Truck drivers with sleep disorders, heart problems and other serious illnesses take to the nation's highways.

Cracks in the system designed to check commercial truck and bus drivers for dangerous medical conditions have allowed people with sleep disorders, heart problems and other serious illnesses to take to the nation's highways, the Pittsburgh Post-Gazette reported Sunday.

The U.S. Department of Transportation requires commercial drivers to undergo physicals every two years. However, many doctors are not aware of the specific demands of drivers -- as federal regulations require -- and many drivers simply shop around for examiners willing to give them a clean physical, the newspaper said.

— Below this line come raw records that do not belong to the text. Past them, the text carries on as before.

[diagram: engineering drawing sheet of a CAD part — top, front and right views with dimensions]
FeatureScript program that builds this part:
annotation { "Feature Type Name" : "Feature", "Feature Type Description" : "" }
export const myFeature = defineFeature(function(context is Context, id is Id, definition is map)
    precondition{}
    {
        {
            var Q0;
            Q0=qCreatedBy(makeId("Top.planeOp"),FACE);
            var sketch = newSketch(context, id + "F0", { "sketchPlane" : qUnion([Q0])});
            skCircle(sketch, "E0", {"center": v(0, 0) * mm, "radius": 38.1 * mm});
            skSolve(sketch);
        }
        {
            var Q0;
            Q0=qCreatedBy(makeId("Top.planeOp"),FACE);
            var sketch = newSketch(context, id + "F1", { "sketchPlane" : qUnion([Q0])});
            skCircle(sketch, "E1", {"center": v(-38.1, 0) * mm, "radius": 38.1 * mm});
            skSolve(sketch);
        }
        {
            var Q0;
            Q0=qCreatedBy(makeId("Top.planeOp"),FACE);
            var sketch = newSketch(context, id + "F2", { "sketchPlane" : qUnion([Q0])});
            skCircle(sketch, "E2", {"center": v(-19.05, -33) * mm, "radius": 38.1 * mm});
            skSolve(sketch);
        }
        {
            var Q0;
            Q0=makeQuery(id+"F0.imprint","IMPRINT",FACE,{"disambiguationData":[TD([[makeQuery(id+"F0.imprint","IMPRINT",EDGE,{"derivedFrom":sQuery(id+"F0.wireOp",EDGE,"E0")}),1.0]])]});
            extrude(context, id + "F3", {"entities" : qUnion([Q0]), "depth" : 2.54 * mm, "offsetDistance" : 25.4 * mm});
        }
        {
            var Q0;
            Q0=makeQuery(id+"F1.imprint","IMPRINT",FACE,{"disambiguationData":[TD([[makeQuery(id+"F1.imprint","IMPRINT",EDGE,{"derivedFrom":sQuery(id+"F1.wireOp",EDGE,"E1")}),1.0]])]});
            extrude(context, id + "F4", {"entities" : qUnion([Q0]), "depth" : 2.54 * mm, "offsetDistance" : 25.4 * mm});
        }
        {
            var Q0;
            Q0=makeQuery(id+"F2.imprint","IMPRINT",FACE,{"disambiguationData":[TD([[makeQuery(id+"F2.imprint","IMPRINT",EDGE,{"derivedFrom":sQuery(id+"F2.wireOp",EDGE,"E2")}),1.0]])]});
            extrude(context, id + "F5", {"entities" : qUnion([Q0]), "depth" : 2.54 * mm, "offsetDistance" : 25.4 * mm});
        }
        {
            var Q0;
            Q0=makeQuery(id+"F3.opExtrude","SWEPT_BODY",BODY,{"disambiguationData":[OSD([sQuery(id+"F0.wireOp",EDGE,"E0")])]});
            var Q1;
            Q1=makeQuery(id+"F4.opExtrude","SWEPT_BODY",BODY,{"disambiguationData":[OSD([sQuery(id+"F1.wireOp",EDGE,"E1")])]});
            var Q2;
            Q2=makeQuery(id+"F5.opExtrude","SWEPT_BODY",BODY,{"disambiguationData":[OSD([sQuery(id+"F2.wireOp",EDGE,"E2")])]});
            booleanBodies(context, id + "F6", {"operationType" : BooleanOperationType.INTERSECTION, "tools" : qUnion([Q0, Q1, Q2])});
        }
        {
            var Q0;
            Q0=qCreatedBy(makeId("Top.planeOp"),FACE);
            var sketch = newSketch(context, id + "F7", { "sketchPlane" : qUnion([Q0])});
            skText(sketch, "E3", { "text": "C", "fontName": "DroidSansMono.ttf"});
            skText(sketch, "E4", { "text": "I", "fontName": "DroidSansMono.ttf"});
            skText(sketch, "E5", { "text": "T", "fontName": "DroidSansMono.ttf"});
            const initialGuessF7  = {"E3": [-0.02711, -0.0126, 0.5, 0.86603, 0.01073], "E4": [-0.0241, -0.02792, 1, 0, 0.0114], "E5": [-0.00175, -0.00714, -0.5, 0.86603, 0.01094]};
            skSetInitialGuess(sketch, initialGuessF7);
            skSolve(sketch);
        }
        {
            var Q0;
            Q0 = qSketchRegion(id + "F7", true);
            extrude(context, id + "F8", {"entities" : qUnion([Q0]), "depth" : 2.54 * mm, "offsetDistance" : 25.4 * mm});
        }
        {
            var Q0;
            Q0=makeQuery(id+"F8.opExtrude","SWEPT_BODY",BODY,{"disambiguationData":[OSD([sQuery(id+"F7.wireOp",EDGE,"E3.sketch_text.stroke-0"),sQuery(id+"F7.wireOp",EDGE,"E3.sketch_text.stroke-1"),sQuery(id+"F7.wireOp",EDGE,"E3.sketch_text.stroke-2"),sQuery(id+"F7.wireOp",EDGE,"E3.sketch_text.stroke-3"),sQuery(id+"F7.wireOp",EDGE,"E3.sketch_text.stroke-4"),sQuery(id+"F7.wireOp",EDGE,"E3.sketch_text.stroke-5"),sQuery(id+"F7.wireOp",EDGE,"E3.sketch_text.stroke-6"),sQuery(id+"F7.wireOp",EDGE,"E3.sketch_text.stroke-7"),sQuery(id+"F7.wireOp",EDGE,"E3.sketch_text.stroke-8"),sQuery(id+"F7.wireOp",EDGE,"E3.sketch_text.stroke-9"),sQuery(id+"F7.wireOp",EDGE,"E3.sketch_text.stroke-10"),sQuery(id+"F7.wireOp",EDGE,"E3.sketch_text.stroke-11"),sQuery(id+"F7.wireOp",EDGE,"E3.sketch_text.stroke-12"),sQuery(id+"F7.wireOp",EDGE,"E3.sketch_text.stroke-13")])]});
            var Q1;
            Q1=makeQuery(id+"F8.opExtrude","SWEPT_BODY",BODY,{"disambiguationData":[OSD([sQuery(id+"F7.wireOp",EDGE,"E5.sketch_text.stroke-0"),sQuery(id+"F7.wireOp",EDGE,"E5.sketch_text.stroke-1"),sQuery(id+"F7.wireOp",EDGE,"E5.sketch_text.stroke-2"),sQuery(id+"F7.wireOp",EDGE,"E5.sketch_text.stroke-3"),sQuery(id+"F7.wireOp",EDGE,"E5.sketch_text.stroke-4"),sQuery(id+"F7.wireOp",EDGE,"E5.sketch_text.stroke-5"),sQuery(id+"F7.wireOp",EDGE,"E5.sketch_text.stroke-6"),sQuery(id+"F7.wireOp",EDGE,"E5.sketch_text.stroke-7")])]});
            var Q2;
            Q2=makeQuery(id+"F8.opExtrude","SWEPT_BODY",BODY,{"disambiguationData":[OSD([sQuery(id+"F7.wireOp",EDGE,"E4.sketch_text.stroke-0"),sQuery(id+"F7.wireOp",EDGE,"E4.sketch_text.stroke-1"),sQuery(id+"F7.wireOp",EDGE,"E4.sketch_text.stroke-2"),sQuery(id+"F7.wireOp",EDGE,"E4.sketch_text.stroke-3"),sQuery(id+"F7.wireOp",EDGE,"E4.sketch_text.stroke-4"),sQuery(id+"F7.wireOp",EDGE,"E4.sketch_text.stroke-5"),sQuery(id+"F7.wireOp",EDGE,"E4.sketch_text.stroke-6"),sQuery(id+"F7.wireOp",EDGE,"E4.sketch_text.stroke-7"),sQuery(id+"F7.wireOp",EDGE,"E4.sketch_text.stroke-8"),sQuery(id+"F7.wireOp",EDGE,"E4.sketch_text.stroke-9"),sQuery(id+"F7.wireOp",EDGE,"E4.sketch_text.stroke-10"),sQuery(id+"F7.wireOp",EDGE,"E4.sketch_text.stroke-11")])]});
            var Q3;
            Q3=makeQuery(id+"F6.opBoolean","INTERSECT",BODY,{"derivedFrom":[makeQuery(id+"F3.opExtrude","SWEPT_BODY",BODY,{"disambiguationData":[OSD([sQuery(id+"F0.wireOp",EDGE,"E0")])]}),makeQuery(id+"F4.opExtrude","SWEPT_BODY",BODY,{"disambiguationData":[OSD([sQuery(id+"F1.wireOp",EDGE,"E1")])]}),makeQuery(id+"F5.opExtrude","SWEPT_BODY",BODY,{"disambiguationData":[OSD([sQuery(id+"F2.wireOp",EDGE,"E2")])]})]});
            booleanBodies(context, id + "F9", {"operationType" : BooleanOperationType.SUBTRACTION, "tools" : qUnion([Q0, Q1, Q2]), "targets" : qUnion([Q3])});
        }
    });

"I think you've nailed a loophole in the licensing process. That's definitely a deficiency in the system," said James Kolstad, who served as chairman of the National Transportation Safety Board (NTSB) from 1987 to 1992.

During Kolstad's tenure, the agency released an eight-state study of 182 fatal accidents and found that 10 percent of truck drivers who were killed had a health problem that was a major factor in the accident.

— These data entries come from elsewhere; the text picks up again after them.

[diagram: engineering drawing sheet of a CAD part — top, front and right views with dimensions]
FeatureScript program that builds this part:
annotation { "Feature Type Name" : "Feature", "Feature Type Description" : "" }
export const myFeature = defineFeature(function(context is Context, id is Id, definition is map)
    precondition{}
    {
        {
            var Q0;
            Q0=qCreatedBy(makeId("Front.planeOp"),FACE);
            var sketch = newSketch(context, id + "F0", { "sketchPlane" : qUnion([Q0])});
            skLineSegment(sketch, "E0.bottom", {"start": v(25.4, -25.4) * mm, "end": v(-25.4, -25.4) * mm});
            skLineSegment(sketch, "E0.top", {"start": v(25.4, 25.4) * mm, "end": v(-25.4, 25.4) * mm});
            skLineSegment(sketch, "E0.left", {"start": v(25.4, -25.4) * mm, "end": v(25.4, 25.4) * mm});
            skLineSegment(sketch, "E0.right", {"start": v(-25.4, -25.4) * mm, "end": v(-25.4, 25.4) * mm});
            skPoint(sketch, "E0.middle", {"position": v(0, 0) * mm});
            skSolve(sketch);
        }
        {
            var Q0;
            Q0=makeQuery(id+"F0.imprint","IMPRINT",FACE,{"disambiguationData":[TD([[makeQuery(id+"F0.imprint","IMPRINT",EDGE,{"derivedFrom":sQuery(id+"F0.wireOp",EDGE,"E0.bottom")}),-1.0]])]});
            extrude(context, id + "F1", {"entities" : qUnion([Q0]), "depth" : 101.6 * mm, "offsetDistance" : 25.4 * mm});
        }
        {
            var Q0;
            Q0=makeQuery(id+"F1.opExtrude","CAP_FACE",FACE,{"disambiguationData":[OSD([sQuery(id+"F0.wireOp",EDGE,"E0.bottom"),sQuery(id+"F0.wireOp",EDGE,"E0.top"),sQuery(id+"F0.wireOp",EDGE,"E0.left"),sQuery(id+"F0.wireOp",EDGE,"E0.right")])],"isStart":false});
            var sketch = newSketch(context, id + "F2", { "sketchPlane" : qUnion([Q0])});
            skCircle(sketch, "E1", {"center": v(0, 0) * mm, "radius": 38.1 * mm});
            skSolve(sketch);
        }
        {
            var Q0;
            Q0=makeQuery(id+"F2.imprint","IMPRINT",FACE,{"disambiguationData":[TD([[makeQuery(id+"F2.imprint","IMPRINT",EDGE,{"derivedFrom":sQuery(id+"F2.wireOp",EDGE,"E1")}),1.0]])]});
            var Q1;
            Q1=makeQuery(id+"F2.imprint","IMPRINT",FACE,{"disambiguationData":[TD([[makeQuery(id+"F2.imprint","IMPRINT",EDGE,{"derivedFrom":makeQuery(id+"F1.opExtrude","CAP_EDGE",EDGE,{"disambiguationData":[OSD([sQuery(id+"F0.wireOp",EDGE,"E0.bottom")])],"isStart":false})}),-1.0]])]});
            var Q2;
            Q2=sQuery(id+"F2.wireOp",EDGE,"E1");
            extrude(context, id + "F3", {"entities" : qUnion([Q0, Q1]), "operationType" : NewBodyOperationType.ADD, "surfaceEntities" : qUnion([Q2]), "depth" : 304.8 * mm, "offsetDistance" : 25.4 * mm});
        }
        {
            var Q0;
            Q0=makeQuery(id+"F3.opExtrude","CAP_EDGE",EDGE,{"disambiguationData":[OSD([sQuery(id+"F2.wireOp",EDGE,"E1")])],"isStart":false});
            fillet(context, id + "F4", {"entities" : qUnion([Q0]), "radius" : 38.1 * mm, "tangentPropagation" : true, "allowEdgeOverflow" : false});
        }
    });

In a more recent case, Frank Bedell drove a tour bus that crashed en route to Mississippi on Mother's Day, killing 22 people. He had been granted a two-year medical certificate nine months earlier, despite a diagnosis of congestive heart failure that should have disqualified him.

Bedell survived the May crash but died of a heart attack in August. The day before the trip, he underwent dialysis.

"Should he have been qualified for two years? Probably not. Should he have been driving the day he was? Obviously not," said Dr. Natalie Hartenbaum of Philadelphia, author of a guide on Department of Transportation medical certification.

"My feeling is, there are a lot of drivers out there who are as bad, or worse, but don't get picked up," she said.

Hartenbaum is scheduled to testify this week at an NTSB hearing in New Orleans on the Bedell crash and related safety issues.

Regulations allow "any licensed medical examiner" to perform the physicals, including physician assistants and chiropractors, without requiring specialized training or demonstrated proficiency.

Hartenbaum serves on a federal regulatory committee that has looked at proposals to improve the screening process.

One would mimic the Federal Aviation Administration's (FAA) system of having designated examiners perform the physicals.

Critics say it's impractical to apply the FAA system to millions of commercial drivers.